Now over 7000 patients will undergo  testing to see if they contracted hepatitis or HIV due to the oral surgeon’s noncompliance with basic infection control practices.  In the meantime, don’t be fooled into thinking this is an isolated problem caused by one errant doctor.  On March 22, 2013 the Rhode Island Board of Dentistry temporarily shut a practice down after finding debris on multiple instruments in ‘sterile’ packages in exam rooms. No word on whether that dentist took responsibility for his office practice.

But, speaking of responsibility, how much responsibility do patients have to protect themselves from healthcare acquired infections? People have been trained not to touch someone else’s blood unless they wear gloves. People are encouraged to use barrier devices, such as condoms, during sex to prevent STD’s. Should our public health officials start a campaign to encourage patients to protect themselves during invasive procedures such as dental procedures, colonoscopies, and injections? If so, how can that be accomplished?

Recent articles have suggested patients ask dentists to prove they’re following guidelines in the care and maintenance of sterilization machines.  They’ve also advised patients to request to inspect the instruments prior to being removed from their sterile packages.  Other tips are to watch the dentist’s glove use, look at the overall office cleanliness, and quiz the dentist and staff as to how they handle reusable instruments. All excellent points, but it also requires a level of doctor-patient transparency and discussion that’s not usually seen. More importantly, how is your dentist going to react to his judgement and cleanliness being questioned?
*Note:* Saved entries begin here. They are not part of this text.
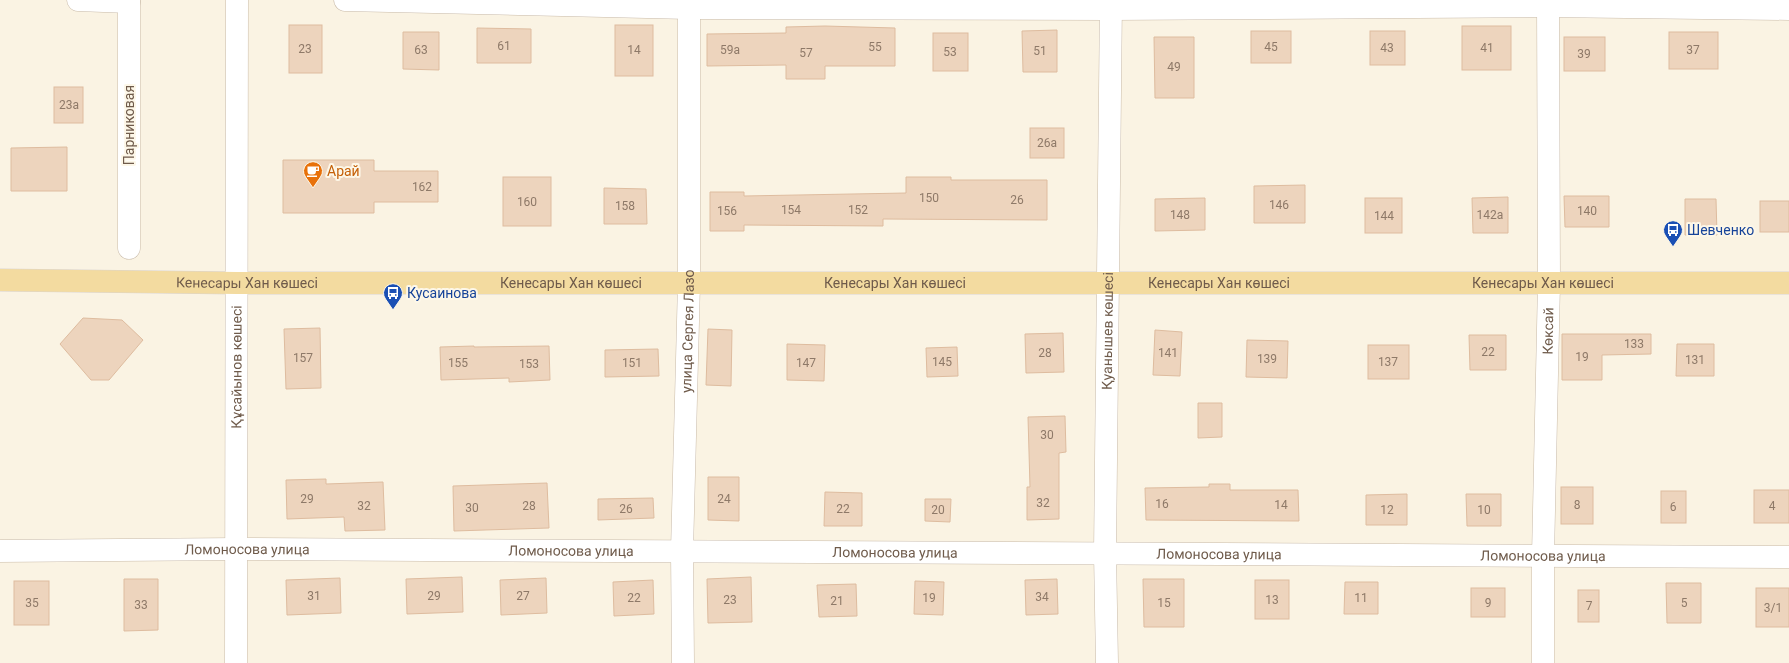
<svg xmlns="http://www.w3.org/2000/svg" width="1789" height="663" viewBox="0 0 1789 663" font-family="Roboto,sans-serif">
  <rect width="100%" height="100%" fill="#faf3e3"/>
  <g fill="#edd4bd" stroke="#debc9f">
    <rect x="289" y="25" width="33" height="48"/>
    <rect x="615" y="25" width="38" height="51"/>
    <path d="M825 26 895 28V66H825V79H786V65L707 66V34L786 33V27Z"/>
    <rect x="1462" y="26" width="49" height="44"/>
    <path d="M477 28 531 29V63H477Z"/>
    <path d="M1057 30V72H1023L1022 31Z"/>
    <rect x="1251" y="31" width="40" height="32"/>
    <rect x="1370" y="31" width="35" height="34"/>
    <path d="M403 32H439V70L403 69Z"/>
    <rect x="1669" y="32" width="49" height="37"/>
    <rect x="933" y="33" width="35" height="38"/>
    <path d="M1154 37H1194V98H1155Z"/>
    <rect x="1564" y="37" width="41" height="34"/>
    <rect x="54" y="87" width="29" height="36"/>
    <rect x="1030" y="128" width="34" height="30"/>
    <path d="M67 147V191H11V148Z"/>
    <path d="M283 160H374V171H438V202H374V213H283Z"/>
    <rect x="503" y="177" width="48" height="49"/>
    <path d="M906 177H951V180H1047V220L883 219V226L744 225V231H710V192H744V196L906 193Z"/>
    <path d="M1305 185V223H1254V186Z"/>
    <path d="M604 188 646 189 647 224H604Z"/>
    <path d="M1564 196H1609V227H1565Z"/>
    <path d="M1508 197V233H1473L1472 198Z"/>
    <path d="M1205 198V230L1155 231V199Z"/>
    <rect x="1365" y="198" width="37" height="35"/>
    <path d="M1685 199H1716L1717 235H1685Z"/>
    <rect x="1760" y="201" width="29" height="31"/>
    <path d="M83 318 122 320 143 340 109 380H91L60 344Z"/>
    <path d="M320 328 321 388 286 389 284 329Z"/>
    <path d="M708 329 732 330 731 386 706 385Z"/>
    <path d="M1155 330 1182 332 1180 376 1153 375Z"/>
    <path d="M1063 333 1064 372 1026 373 1025 334Z"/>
    <path d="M1562 334H1651V354L1602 355V380H1562Z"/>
    <path d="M1469 335H1506V370H1470Z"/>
    <path d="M1247 340 1288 341 1287 378 1246 377Z"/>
    <path d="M787 344 825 345 824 381 787 380Z"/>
    <path d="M1677 344H1714V376H1676Z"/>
    <rect x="1368" y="345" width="41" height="34"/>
    <path d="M474 346V347L549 346 550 380 509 382V378L441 380 440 347Z"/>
    <path d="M957 347 958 376 927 377 926 348Z"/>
    <path d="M658 349 659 376 605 377V350Z"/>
    <path d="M1198 403H1222V437L1198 438Z"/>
    <path d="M1065 416 1066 452 1059 453V519L1027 520V487H1030L1028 417Z"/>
    <path d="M708 477H739V521L708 520Z"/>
    <path d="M326 479V484L383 482 385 530 345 531 344 517 287 519 286 480Z"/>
    <path d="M547 483 549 528 454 531 453 486Z"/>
    <path d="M1209 484H1230V490H1298L1299 521 1146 520 1145 488 1209 487Z"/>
    <rect x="1561" y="487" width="32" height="37"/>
    <rect x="1754" y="490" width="35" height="33"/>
    <rect x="1661" y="491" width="25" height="32"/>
    <path d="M825 492 862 493V526H824Z"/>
    <path d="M1407 494V525H1366V495Z"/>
    <path d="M1466 494H1501V526H1467Z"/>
    <path d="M653 498 654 518 598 520V499Z"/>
    <path d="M925 499H951L950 522 925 521Z"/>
    <path d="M462 577 463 612 407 614 406 579Z"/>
    <path d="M751 577 752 622 708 623 707 579Z"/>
    <path d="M340 578 341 613 287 615 286 580Z"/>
    <path d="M546 578 547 613 501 615 500 580Z"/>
    <path d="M124 579H158V630L124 631Z"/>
    <path d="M1057 579 1058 614 1026 615 1025 580Z"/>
    <path d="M1143 579H1184V627H1144Z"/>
    <path d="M653 580 654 614 614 616 613 582Z"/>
    <rect x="1255" y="580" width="34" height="39"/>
    <rect x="14" y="581" width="35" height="44"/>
    <path d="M915 581 944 582 943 615 914 614Z"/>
    <path d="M1345 582H1378V614H1344Z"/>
    <path d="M1666 583H1701V623H1667Z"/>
    <path d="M856 584 857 616 819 617 817 585Z"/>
    <rect x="1471" y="588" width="34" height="29"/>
    <rect x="1756" y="588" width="33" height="39"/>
    <rect x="1578" y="590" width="21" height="32"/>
  </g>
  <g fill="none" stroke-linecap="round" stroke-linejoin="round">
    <defs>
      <g id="minor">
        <path d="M78 0 129 2"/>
        <path d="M129 0V248"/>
        <path d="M345 0 689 8 1111 9 1548 6 1789 9"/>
        <path id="s1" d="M0 551 237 549 1789 557"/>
        <path id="s2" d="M236 663 237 0"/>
        <path id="s3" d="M683 663 682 551 689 283V0"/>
        <path id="s4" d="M1107 663 1105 553 1111 0"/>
        <path id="s5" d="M1543 663V556L1549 283 1548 0"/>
      </g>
      <g id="major">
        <path id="s6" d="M0 280 237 283H1789"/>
      </g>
    </defs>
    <use href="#minor" stroke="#c9bbaa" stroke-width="23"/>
    <use href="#major" stroke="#dad4d0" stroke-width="23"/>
    <use href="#minor" stroke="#fff" stroke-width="22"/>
    <use href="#major" stroke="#f3dba0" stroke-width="22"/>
  </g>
  <defs>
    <symbol id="cafe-pin" viewBox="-11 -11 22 30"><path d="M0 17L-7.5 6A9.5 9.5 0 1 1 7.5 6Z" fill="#e8710a" stroke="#fdf7e8"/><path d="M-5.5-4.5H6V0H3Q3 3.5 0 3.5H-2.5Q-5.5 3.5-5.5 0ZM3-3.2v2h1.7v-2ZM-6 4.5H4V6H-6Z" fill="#fff"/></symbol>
    <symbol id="bus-pin" viewBox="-11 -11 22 30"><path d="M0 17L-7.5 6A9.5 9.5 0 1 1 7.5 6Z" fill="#1a4fb4" stroke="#fdf7e8"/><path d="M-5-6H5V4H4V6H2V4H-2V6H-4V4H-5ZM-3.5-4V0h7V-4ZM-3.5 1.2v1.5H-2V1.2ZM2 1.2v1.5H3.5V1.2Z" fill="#fff"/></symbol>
  </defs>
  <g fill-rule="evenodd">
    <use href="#cafe-pin" x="302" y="160" width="22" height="30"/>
    <use href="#bus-pin" x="1662" y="219" width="22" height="30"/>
    <use href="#bus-pin" x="382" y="282" width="22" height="30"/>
  </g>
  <g text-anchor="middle" stroke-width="4" stroke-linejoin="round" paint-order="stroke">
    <g font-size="12" fill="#8e7968">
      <text x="504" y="50">61</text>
      <text x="875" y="51">55</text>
      <text x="1271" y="51">45</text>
      <text x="1387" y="52">43</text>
      <text x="1487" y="52">41</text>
      <text x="305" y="53">23</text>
      <text x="421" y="54">63</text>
      <text x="634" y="54">14</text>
      <text x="730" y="54">59а</text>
      <text x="1693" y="54">37</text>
      <text x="1040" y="55">51</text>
      <text x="950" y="56">53</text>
      <text x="806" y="57">57</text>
      <text x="1584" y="58">39</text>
      <text x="1174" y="71">49</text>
      <text x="69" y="109">23а</text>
      <text x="1047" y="147">26а</text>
      <text x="422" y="191">162</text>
      <text x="929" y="202">150</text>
      <text x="1017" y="204">26</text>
      <text x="527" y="206">160</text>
      <text x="1279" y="209">146</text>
      <text x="625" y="210">158</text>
      <text x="791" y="214">154</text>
      <text x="858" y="214">152</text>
      <text x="727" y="215">156</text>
      <text x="1587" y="215">140</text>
      <text x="1180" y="219">148</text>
      <text x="1490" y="219">142а</text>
      <text x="1384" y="220">144</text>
      <text x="1634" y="348">133</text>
      <text x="1488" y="356">22</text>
      <text x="1045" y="357">28</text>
      <text x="1168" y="357">141</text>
      <text x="1582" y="361">19</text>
      <text x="303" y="362">157</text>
      <text x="1267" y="363">139</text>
      <text x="1695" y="364">131</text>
      <text x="942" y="366">145</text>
      <text x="1388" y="366">137</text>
      <text x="458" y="367">155</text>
      <text x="632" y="367">151</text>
      <text x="806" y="367">147</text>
      <text x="529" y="368">153</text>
      <text x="1047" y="439">30</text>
      <text x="307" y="503">29</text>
      <text x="724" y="503">24</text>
      <text x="1043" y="507">32</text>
      <text x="1162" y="508">16</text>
      <text x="1281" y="509">14</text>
      <text x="1577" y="509">8</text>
      <text x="364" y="510">32</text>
      <text x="529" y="510">28</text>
      <text x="1772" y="510">4</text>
      <text x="1673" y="511">6</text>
      <text x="472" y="512">30</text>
      <text x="626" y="513">26</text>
      <text x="843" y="513">22</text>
      <text x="938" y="514">20</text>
      <text x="1387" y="514">12</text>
      <text x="1484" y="514">10</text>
      <text x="314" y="600">31</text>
      <text x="434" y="600">29</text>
      <text x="523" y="600">27</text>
      <text x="1042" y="601">34</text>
      <text x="634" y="602">22</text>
      <text x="929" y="602">19</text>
      <text x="1361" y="602">11</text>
      <text x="730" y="604">23</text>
      <text x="1272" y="604">13</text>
      <text x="837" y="605">21</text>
      <text x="32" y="607">35</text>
      <text x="1164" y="607">15</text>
      <text x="1488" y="607">9</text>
      <text x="1684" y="607">5</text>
      <text x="141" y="609">33</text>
      <text x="1589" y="610">7</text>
      <text x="1773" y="612">3/1</text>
    </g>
    <g font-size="14" fill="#6f5b4b" stroke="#fdf7e8">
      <text transform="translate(129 125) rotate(-90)" y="5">Парниковая</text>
      <text dy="5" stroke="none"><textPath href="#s6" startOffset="247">Кенесары Хан көшесі</textPath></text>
      <text dy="5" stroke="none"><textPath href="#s6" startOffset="571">Кенесары Хан көшесі</textPath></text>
      <text dy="5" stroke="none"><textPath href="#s6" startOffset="895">Кенесары Хан көшесі</textPath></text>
      <text dy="5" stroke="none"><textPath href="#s6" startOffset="1219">Кенесары Хан көшесі</textPath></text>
      <text dy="5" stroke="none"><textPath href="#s6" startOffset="1543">Кенесары Хан көшесі</textPath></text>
      <text dy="5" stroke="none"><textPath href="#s3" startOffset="332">улица Сергея Лазо</textPath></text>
      <text dy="5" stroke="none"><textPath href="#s4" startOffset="332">Қуанышев көшесі</textPath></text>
      <text dy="5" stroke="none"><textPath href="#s5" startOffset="332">Көксай</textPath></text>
      <text dy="5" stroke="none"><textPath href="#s2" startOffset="296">Құсайынов көшесі</textPath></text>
      <text dy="5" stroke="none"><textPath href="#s1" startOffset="247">Ломоносова улица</textPath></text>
      <text dy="5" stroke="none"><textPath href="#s1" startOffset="571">Ломоносова улица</textPath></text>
      <text dy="5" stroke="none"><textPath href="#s1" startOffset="895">Ломоносова улица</textPath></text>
      <text dy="5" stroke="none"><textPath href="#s1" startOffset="1219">Ломоносова улица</textPath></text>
      <text dy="5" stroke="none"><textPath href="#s1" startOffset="1543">Ломоносова улица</textPath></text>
    </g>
    <g font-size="14" fill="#c56008" stroke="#fdf7e8" text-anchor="start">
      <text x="327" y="176">Арай</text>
    </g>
    <g font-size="14" fill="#164399" stroke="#fdf7e8" text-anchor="start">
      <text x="1687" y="235">Шевченко</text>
      <text x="407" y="298">Кусаинова</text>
    </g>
  </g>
</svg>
In my work in the healthcare field, even the idea of a patient (or another healthcare team member) questioning whether someone has washed their hands before patient contact is a source of controversy. In a Swiss study, 76% of patients felt uncomfortable asking a nurse if she’d washed her hands and 77% felt uncomfortable asking a physician the same question. If patients don’t feel comfortable asking a simple question like that, do we really expect them to ask complicated, technical questions about sterilization procedures? Asking for clean instruments should be as easy as asking for a new knife or fork at a restaurant when the one on the table is dirty, but it isn’t.

English: South China Sea (May 16, 2006) - Hosp...

English: South China Sea (May 16, 2006) – Hospital Corpsman Steffon Corna sets up dental tools for a tooth extraction in the Dental Department aboard the Nimitz-class aircraft carrier USS Abraham Lincoln (CVN 72). Lincoln and embarked Carrier Air Wing Two (CVW-2) are currently underway in the Western Pacific operating area. U.S. Navy photo by Photographer’s Mate Airman Apprentice Brandon C. Wilson (RELEASED) (Photo credit: Wikipedia)

Will I stop going to my dentist? No. Will I ask to inspect the instruments for debris before my next procedure or cleaning. Yes. Hopefully he’ll understand, but if he doesn’t, I’ll tell him I’m holding him to the same standards I’d hold a restaurant to. I’m sure he doesn’t like eating off dirty forks any more than I do.